4. Rectified Linear Unit (ReLU): The most popular activation unit is the rectified linear unit (ReLU). During convolution and pooling processes results in some pixels in the matrix having negative values. The rectified linear unit ensures all negative values are at a zero.
These four steps are then repeated many times, each convolution layer acting upon the pooled and rectified feature maps from the preceding layer. Convolutional and activation function layers are usually stacked together followed by an optional pooling layer. Fully connected layer makes up the last layer of the network and the output of the last fully connected layer produces the class scores of the input image. In addition to these main layers mentioned above, they may include optional layers like batch normalization layer to improve the training time and dropout layer to address the overfitting issue.
Results and Discussions
For the training and testing of AI-based models, the original image dataset are divided into 80% training dataset and 20% external validation.

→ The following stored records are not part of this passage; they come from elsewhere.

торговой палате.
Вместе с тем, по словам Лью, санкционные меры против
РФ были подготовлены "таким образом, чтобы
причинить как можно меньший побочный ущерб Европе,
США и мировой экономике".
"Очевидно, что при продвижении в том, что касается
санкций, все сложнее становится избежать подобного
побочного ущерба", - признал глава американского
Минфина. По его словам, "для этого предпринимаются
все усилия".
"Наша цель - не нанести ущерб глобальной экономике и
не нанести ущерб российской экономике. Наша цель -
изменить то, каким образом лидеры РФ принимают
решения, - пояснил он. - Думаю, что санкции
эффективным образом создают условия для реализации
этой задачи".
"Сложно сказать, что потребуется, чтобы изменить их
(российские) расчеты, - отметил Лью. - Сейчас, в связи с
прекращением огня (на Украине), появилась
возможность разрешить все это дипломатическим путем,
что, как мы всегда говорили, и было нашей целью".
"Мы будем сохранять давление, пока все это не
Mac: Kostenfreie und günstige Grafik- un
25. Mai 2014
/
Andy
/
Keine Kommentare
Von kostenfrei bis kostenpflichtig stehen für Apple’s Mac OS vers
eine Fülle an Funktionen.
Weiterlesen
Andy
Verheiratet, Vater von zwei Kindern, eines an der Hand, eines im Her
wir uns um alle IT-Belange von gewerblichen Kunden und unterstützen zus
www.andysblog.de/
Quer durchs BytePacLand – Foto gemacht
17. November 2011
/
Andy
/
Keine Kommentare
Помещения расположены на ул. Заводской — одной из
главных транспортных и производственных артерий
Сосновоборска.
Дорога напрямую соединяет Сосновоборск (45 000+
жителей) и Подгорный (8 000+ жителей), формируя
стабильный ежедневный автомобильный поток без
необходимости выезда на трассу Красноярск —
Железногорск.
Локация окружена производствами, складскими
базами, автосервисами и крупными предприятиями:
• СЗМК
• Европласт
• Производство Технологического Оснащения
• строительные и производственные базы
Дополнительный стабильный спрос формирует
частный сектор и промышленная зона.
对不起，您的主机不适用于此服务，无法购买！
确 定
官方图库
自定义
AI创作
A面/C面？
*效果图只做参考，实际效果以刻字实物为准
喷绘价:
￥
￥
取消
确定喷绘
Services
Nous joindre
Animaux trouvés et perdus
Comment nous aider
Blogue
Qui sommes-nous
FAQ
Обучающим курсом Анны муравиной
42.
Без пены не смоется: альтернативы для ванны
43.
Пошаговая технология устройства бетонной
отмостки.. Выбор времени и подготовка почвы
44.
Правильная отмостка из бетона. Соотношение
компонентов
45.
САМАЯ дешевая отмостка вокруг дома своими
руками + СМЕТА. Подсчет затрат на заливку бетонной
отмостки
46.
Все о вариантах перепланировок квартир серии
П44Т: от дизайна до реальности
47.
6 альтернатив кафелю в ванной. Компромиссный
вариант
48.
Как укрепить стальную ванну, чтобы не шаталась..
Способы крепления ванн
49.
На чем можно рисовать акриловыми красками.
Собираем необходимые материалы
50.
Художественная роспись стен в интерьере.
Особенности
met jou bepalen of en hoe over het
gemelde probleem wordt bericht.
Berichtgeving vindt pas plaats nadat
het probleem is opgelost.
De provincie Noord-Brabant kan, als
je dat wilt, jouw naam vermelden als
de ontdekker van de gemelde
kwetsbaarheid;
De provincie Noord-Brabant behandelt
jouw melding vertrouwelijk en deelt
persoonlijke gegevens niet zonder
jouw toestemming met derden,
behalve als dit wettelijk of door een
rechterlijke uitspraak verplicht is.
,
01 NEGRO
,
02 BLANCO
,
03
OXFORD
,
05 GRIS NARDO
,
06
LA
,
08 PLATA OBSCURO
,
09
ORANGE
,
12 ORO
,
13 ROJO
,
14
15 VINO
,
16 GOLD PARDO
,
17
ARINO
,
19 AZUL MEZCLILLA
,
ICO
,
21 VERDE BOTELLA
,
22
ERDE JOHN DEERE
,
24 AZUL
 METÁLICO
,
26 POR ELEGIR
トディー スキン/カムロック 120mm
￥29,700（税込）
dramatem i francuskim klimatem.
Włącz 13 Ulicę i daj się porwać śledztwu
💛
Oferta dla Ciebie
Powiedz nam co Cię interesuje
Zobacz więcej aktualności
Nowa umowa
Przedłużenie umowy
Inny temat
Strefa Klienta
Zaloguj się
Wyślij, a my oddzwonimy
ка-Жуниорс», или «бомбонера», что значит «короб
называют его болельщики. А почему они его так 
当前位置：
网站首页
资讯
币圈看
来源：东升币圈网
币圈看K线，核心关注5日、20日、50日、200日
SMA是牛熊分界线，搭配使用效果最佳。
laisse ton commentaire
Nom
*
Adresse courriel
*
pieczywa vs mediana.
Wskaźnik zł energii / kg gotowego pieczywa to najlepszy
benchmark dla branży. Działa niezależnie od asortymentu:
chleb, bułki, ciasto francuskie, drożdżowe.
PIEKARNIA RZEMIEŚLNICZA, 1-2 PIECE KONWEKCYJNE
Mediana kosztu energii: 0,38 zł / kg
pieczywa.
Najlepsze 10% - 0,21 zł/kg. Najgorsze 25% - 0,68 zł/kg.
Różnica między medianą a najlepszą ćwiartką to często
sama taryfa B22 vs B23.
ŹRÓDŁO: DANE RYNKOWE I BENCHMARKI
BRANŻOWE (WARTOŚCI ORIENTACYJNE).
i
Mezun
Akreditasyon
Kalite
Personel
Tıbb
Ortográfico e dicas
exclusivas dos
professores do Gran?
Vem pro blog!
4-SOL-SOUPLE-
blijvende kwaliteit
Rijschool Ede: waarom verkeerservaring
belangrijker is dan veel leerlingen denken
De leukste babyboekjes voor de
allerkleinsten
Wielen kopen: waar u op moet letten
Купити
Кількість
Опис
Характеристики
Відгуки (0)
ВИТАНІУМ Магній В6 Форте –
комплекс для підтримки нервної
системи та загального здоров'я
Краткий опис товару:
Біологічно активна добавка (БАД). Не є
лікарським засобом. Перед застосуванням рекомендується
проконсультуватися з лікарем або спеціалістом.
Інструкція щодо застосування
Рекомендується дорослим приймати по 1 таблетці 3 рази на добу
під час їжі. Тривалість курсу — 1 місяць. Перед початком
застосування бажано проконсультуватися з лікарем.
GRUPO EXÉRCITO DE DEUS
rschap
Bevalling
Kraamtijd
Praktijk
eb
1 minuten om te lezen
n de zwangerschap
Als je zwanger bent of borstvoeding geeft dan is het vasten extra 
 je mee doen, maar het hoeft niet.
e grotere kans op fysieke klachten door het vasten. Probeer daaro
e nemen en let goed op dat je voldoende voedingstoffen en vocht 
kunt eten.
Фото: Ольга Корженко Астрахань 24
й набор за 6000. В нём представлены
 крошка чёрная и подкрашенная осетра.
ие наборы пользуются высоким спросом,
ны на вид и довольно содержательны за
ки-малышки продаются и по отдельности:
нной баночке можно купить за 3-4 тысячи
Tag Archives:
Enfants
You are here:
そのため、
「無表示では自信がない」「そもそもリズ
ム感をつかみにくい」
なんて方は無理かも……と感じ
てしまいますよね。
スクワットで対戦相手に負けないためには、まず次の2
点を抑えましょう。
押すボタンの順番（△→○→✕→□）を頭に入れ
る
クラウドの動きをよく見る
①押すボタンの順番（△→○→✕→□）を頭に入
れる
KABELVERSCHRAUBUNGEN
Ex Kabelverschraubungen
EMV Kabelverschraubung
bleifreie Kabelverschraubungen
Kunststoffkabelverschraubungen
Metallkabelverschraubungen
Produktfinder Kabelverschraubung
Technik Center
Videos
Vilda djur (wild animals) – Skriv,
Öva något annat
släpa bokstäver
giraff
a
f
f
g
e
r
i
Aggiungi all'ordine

The popular metrics AUC (AUROC) and average precision are used to understand how a classifier performs on balanced data and on imbalanced data. Predictions on the validation dataset of the models for each network architecture are pooled so that the models could be evaluated as a consortium. For each individual prediction as well as the pooled predictions, receiver operation characteristic (ROC) curves and precision recall curves (PRC) were plotted and the areas under each curve were calculated (AUROC and AUPRC). Area under the Receiver Operating Characteristic Curve (AUROC) and Area under the Precision Recall Curve (AUPRC) were chosen as they enable a comparison of different models, independent of a chosen threshold for the classification.
The applications of deep learning algorithms for X-ray and CT-Scan image analysis using Convolutional neural network architectures, Generative adversarial networks, transfer learning, and data augmentation techniques are explained.
The sheer quantity of data that the models need to learn in deep learning is one of its more serious weaknesses. The more complex the model the more data they tend to need. The successful applications need combine methods from many areas of AI.